Cross-purchase agreements are fairly straightforward if there are two or three owners; however, they increase in complexity as the number of owners increases. For example, if a business has two owners, each owner would purchase a life insurance policy on the life of the other owner. At the death of one owner, the remaining owner would receive proceeds of his life insurance policy to be used to purchase the deceased owner’s interest. However, if the number of owners increases, the complexity of the arrangements increases as well, as seen in the following figure.
Sometimes, life insurance specialists will suggest having a trust or a partnership acquire the policies on the lives of each owner, with each owner having his or her pro rata ownership in the trust the same as ownership in the business entity. I am not a life insurance specialist, and offer no advice in this regard.
We will not focus on cross-purchase agreements; rather, we focus on businesses with substantial value that are privately owned and have multiple owners. By the time most businesses achieve substantial value, they tend to use entity purchase agreements (or hybrid agreements).
Entity-purchase agreements call for the corporation to purchase the shares upon the occurrence of trigger events. The entity (corporation) is then responsible for defining or providing the funding mechanism. Funding may be provided through the purchase of life insurance, financing by a third party or the selling shareholders, cash on hand, or a combination. We will discuss the various features of entity-purchase agreements as we progress.
Hybrid agreements generally call for the entity to have the right to purchase shares upon the occurrence of trigger events. They also provide the potential opportunity for remaining shareholders to acquire shares. For this reason, hybrid agreements are sometimes referred to as “wait-and-see” agreements. If a trigger event occurs, the corporation has discretion to either purchase the shares or to facilitate the purchase by the remaining owners. Everyone gets to “wait-and-see” whether it is more advantageous for the corporation or the other owners to purchase. However, control over the process should remain with the corporation in order to facilitate orderly transactions.
- In the event the corporation initially declines to purchase, it may have the right to offer the shares to the other shareholders pro rata or to selected shareholders.
- Hybrid agreements can be used to create non-pro rata changes in relative ownership if that result is desired for business reasons. Funding may be through a combination of self-financing by the corporation, notes from selling shareholders, and life insurance.
- Hybrid agreements often give the corporation a “last look” if shares are first refused and other shareholders do not purchase the stock. For the hybrid agreement to be effective, the corporation’s “last look” must be binding as to the purchase of the shares.
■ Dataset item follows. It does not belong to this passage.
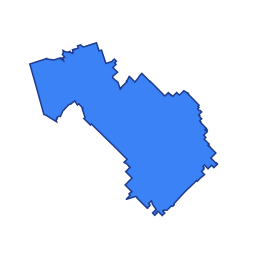 the district of Northam, Western Australia, Australia, rotated 72°
{"feature_id": "25037944B49536287471778", "entity_name": "Northam", "entity_type": "district", "adm_level": 2, "iso_a3": "AUS", "parent_name": "Australia", "parent_adm1": "Western Australia", "projection": "orthographic", "projection_center": [116.616, -31.699], "detail": "fine", "context": "isolated", "style": "filled", "palette": "blue", "viewbox_px": 256, "rotation_deg": 72, "n_neighbors": 0, "source": "geoboundaries", "source_scale": "gbopen_adm2", "svg_char_len": 4671}
<svg xmlns="http://www.w3.org/2000/svg" viewBox="0 0 256 256"><g transform="rotate(72 128 128)"><path d="M190.0,54.0L188.4,54.7L188.4,54.8L188.6,55.3L184.7,57.2L182.1,58.5L181.5,57.2L179.0,52.2L177.4,52.9L172.9,55.2L171.2,55.8L170.0,56.4L170.2,56.8L169.2,57.4L168.4,55.8L165.7,57.2L162.1,59.0L161.2,57.3L161.0,56.9L159.3,57.7L158.1,58.3L157.7,57.2L157.5,56.9L156.0,53.7L155.9,53.7L154.9,54.2L154.4,53.2L153.8,53.5L154.4,54.8L153.4,55.3L152.6,53.6L150.5,54.7L150.2,54.8L149.6,55.1L146.9,56.4L146.6,56.5L144.9,57.3L144.6,56.8L143.9,57.2L143.1,57.5L142.0,55.1L138.6,56.6L138.4,56.0L137.3,56.6L135.5,53.0L133.7,53.8L133.5,54.8L131.3,55.8L130.4,54.1L129.0,54.8L128.3,53.4L125.4,54.8L122.6,56.2L121.1,56.9L120.5,57.1L120.3,57.3L119.1,57.9L119.0,58.0L117.6,58.6L114.8,60.1L114.7,60.0L113.1,60.9L113.1,60.4L111.8,61.7L109.8,63.4L111.3,66.3L112.6,69.1L112.2,69.3L109.3,70.7L110.9,74.0L111.0,74.0L111.8,75.6L111.7,75.7L110.0,76.5L110.2,76.9L108.2,77.9L108.2,78.3L107.6,78.2L106.8,78.7L109.0,83.0L107.3,83.9L101.5,86.9L96.8,89.2L93.3,91.0L90.2,92.6L90.1,92.8L90.3,92.9L86.5,94.8L83.5,96.3L80.3,98.0L82.3,101.4L83.3,102.4L86.4,107.2L85.4,107.7L81.2,109.8L79.5,110.7L79.4,110.7L79.4,110.9L79.6,111.2L79.7,111.3L79.8,111.5L80.0,111.7L80.2,111.8L80.4,111.9L80.5,112.0L81.8,113.4L81.9,113.5L82.1,113.8L82.4,114.1L82.9,115.0L83.0,114.9L83.6,114.6L84.2,115.8L87.2,121.8L87.7,121.6L88.5,123.0L88.3,123.1L88.5,123.4L88.1,123.4L85.3,123.4L81.5,123.4L78.7,125.2L75.7,127.0L74.2,126.5L73.6,125.2L71.7,120.7L65.8,123.7L63.8,119.7L62.0,120.6L60.9,118.4L58.2,119.8L59.8,123.0L59.8,129.1L51.4,129.1L45.7,129.1L45.7,131.7L41.3,131.7L37.2,131.7L37.2,132.9L37.2,136.1L37.2,139.7L37.2,145.6L36.8,145.8L34.3,147.4L34.3,150.6L36.6,150.6L36.6,152.9L36.6,154.0L36.9,154.0L36.9,154.7L36.4,154.7L36.4,156.7L37.2,156.7L38.0,156.7L38.7,156.7L39.0,156.7L39.0,158.0L39.7,158.0L39.2,158.5L38.6,159.0L38.4,159.2L38.2,159.3L37.9,159.4L37.6,159.5L37.4,159.5L37.2,159.5L37.2,160.6L37.8,160.6L37.0,162.5L36.9,162.5L36.0,164.2L35.7,164.6L35.0,165.1L34.5,165.4L34.2,165.8L34.3,165.8L35.0,166.0L35.5,166.1L36.0,166.2L36.4,166.3L36.5,166.3L36.7,166.5L36.8,166.6L37.2,167.1L37.7,167.7L37.8,167.7L38.1,167.5L38.2,167.4L38.8,167.3L39.0,167.2L39.5,167.0L39.9,166.8L40.4,166.6L41.1,166.4L41.1,169.1L42.3,169.1L42.5,169.1L42.5,168.5L44.2,168.5L42.0,170.2L41.3,170.7L40.4,170.7L40.4,177.4L40.2,177.8L39.7,178.9L38.1,182.1L37.4,183.8L36.7,183.8L36.8,185.1L36.8,190.6L36.8,196.3L36.8,199.2L36.8,201.6L41.9,201.8L47.0,202.0L49.7,202.1L57.5,202.4L69.0,202.9L72.5,203.1L75.4,203.2L76.6,203.3L76.9,203.3L77.4,203.3L79.0,203.4L82.0,203.5L89.3,203.8L90.2,202.3L96.0,197.4L100.0,194.0L99.9,194.0L99.7,194.0L99.4,194.0L99.1,194.0L98.7,193.9L98.2,193.7L97.8,193.5L97.5,193.4L97.4,192.4L96.0,192.3L95.6,190.6L95.9,188.7L96.0,188.6L95.8,188.5L95.5,188.3L95.4,188.2L94.2,187.0L93.9,186.7L93.7,186.5L93.5,186.4L93.4,186.3L93.3,186.2L93.2,186.1L93.0,185.9L92.0,185.1L91.9,185.0L91.8,184.9L91.5,184.3L90.2,182.0L88.6,179.1L88.4,178.8L87.9,177.8L87.7,177.5L87.6,177.3L87.5,177.2L87.5,176.5L87.5,175.9L87.5,175.3L87.5,174.8L87.3,174.3L87.1,173.8L86.6,172.5L86.5,171.9L86.3,171.5L85.8,170.2L90.2,169.1L90.5,169.0L89.8,167.4L95.1,164.9L95.1,165.2L95.2,165.6L104.9,165.6L105.3,167.1L113.6,162.8L112.9,161.5L117.1,159.4L121.1,157.3L126.7,154.4L128.4,153.5L136.7,149.2L136.8,149.1L138.9,148.0L139.2,147.8L145.3,144.7L154.8,139.9L157.4,138.5L157.5,138.5L159.4,142.4L162.5,139.7L163.6,139.5L164.1,139.3L164.2,139.2L164.3,139.2L164.8,139.1L166.0,138.0L168.8,143.7L176.8,139.6L179.0,144.0L179.9,145.6L181.3,148.3L186.1,145.9L189.9,144.0L190.2,144.7L190.1,145.0L189.9,145.1L190.7,146.8L191.0,147.5L191.7,147.2L192.5,146.8L192.7,146.7L193.3,148.0L195.1,151.5L195.3,151.4L195.5,141.7L197.3,140.7L197.5,141.0L203.2,138.1L207.2,136.1L210.2,134.5L210.4,134.4L210.4,134.1L210.2,133.8L210.0,133.6L209.4,133.6L209.3,133.2L209.3,132.9L209.3,132.7L209.1,132.4L209.1,132.0L208.9,131.7L208.7,131.4L208.4,131.2L208.1,130.8L207.9,130.8L206.2,131.7L204.6,128.5L204.5,128.2L206.0,128.1L207.7,128.4L214.1,126.4L216.4,130.9L219.3,129.5L217.9,126.8L217.3,127.1L216.4,125.2L217.0,124.9L218.5,124.1L219.3,123.8L221.3,122.7L221.8,122.5L220.2,119.3L217.7,120.5L217.2,119.6L218.2,116.1L216.8,113.5L215.5,111.0L216.0,110.5L216.0,110.4L216.3,110.1L216.5,110.0L216.4,110.0L216.4,109.8L215.3,107.7L215.2,107.6L214.5,107.6L214.0,107.6L212.8,105.1L212.7,105.0L209.5,99.4L208.6,97.7L207.2,95.4L204.2,89.5L203.5,88.0L203.6,87.9L199.2,79.2L199.3,79.2L200.1,78.7L198.4,75.4L196.8,72.3L197.1,72.1L195.9,69.6L195.3,69.9L192.1,71.5L190.5,68.3L189.5,68.8L189.1,68.0L187.7,68.6L186.8,66.7L191.5,64.5L189.3,60.0L192.2,58.6L190.0,54.0Z" fill="#3b82f6" stroke="#1e3a8a" stroke-width="1.5"/></g></svg>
For larger corporations, most buy-sell agreements are entity-purchase agreements, or they are hybrid in nature if the corporation has the right to allow individual shareholders to stand in its place. For substantial corporations with more than a few shareholders, the preponderance of buy-sell agreements are entity-purchase agreements, some of which may allow the redirection of purchases to some or all shareholders under specified circumstances. Nevertheless, the corporation almost always has the last look and requirement to purchase. This is necessary to assure that a transaction is completed following a trigger event.